De repente, uma das ombreiras cedeu, talvez as duas. Toda a estrutura do oitão veio abaixo, arrancando vigas e esteios do lugar; torrões congelados despencaram do telhado sobre a neve. Glámr caiu de costas e Grettir, por cima dele. A lua estava cheia; encoberta por grandes nuvens brancas que pareciam brincar de pega, olhava através delas envolta por um halo marrom. O pico nevado de Jörundarfell, todavia, alumiou como um planeta, e toda a branca serrania se acendeu, a luz deslizou pela encosta, o disco prateado despiu-se dos véus e derramou seu clarão em cheio no rosto do vampiro. Grettir sentiu sua força abandoná-lo, suas mãos tremiam na neve e ficou evidente que não conseguiria evitar o estatelamento contra o rosto do morto, olho no olho, lábio no lábio. Os olhos do cadáver, fixos nele, refletiam o luar gélido. Sua cabeça girava com o calor que fluía do coração para o cérebro. Então, proferiram os lábios cinzentos:

— Foste imprudente, querendo medir-te comigo. Saiba que, de hoje em diante, aonde fores, má sorte seguirá; tua força estará limitada ao que é agora; e, à noite, e até o dia de tua morte, teus olhos encontrarão os meus na escuridão, de modo que, tomado de horror, não suportarás ficar só.

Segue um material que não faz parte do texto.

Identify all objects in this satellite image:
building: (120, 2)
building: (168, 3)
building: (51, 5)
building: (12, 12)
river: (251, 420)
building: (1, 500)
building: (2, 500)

Nesse momento, Grettir percebeu que, durante a queda, seu punhal havia escorregado da bainha, estando agora convenientemente ao alcance da mão. Livre da vertigem que o assaltara, agarrou o punho da arma e abriu de um golpe a garganta do vampiro. Em seguida, ajoelhando-se sobre seu peito, aplicou força até completar a degola.

Eis que Thorhall apareceu, o rosto lívido de terror; porém, ao descobrir do prélio o desfecho, prontamente ajudou Grettir a rolar o cadáver até uma pilha de gravetos provisionada para o inverno. Puseram fogo e não tardou para que, longe, descendo o vale, as chamas da pira chamassem atenção de toda a gente, que se indagava que novo horror estaria sendo encenado na parte superior do vale das Sombras.

No dia seguinte, os ossos carbonizados foram levados para um lugar remoto, longe de áreas habitadas, e enterrados.

As palavras de Glámr provaram-se verdadeiras. Nunca mais Grettir ousou ficar sozinho depois de escurecer.